Industrial motion control applications use specialized equipment and require system design and integration. Control systems play an important role in engineering. Fuzzy logic is the natural choice for designing control applications and is the most popular and appropriate for the control of home and industrial appliances.

Academic and industrial experts are constantly researching and proposing innovative and effective fuzzy control systems. This book is an edited volume Author: S. Ramakrishnan. Fuzzy Applications in Industrial Engineering (Studies in Fuzziness and Soft Computing) th Edition by Cengiz Kahraman (Editor) ISBN ISBN These major application areas are Control and Reliability, Engineering Economics and Investment Analysis, Group and Multi-criteria Decision-making, Human Factors Engineering and.The applications of soft sensors presented in this volume are designed to cope with the whole range from measuring system backup and what-if analysis through real-time prediction for plant control to sensor diagnosis and validation.

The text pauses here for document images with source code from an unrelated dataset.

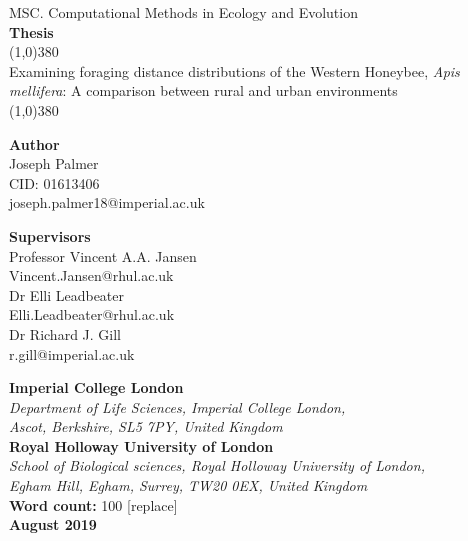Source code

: \documentclass[11pt,usenames,dvipsnames]{article}
\begin{document}
\begin{titlepage}
\begin{center}
	\large{MSC. Computational Methods in Ecology and Evolution }\\
	\textbf{Thesis}\\[0cm]
	\huge{\line(1,0){380}\\
		Examining foraging distance distributions of the Western Honeybee, \textit{Apis mellifera}: A comparison between rural and urban environments\\
	\line(1,0){380}}\\[2cm]
\end{center}


\begin{minipage}[t]{0.5\textwidth}
\begin{flushleft}
	\Large{\textbf{Author}}\\
	\large{ Joseph Palmer\\
		CID: 01613406}\\
	joseph.palmer18@imperial.ac.uk\\[1cm]	
\end{flushleft}
\end{minipage}
\begin{minipage}[t]{0.5\textwidth}
\begin{flushright}
	\Large{\textbf{Supervisors}}\\
	\large{ Professor Vincent A.A. Jansen}\\
	Vincent.Jansen@rhul.ac.uk\\
	\large{Dr Elli Leadbeater}\\
	Elli.Leadbeater@rhul.ac.uk\\
	\large{Dr Richard J. Gill}\\
	r.gill@imperial.ac.uk
\end{flushright}
\end{minipage}

\vspace{1cm}
\begin{center}
	\large{\textbf{Imperial College London }}\\[0.2cm]
	\large{\textit{Department of Life Sciences, Imperial College London,}\\
		\textit{Ascot, Berkshire, SL5 7PY, United Kingdom}}\\[0.5cm]
	
	\large{\textbf{Royal Holloway University of London }}\\[0.2cm]
	\large{\textit{School of Biological sciences, Royal Holloway University of London,\\
			Egham Hill, Egham, Surrey, TW20 0EX, United Kingdom}}\\[0.5cm]
	\textbf{Word count:} 100 [replace]\\[0.5cm]
	\textbf{August 2019}
\end{center}

\end{titlepage}
\newpage
\tableofcontents
\newpage
\end{document}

Some of the soft sensors developed here are implemented on-line at industrial plants. Features: • soft-sensor.An introductory book that provides theoretical, practical, and application coverage of the emerging field of type-2 fuzzy logic control.

Until recently, little was known about type-2 fuzzy controllers due to the lack of basic calculation methods available for type-2 fuzzy sets and logic—and many different aspects of type-2 fuzzy control still.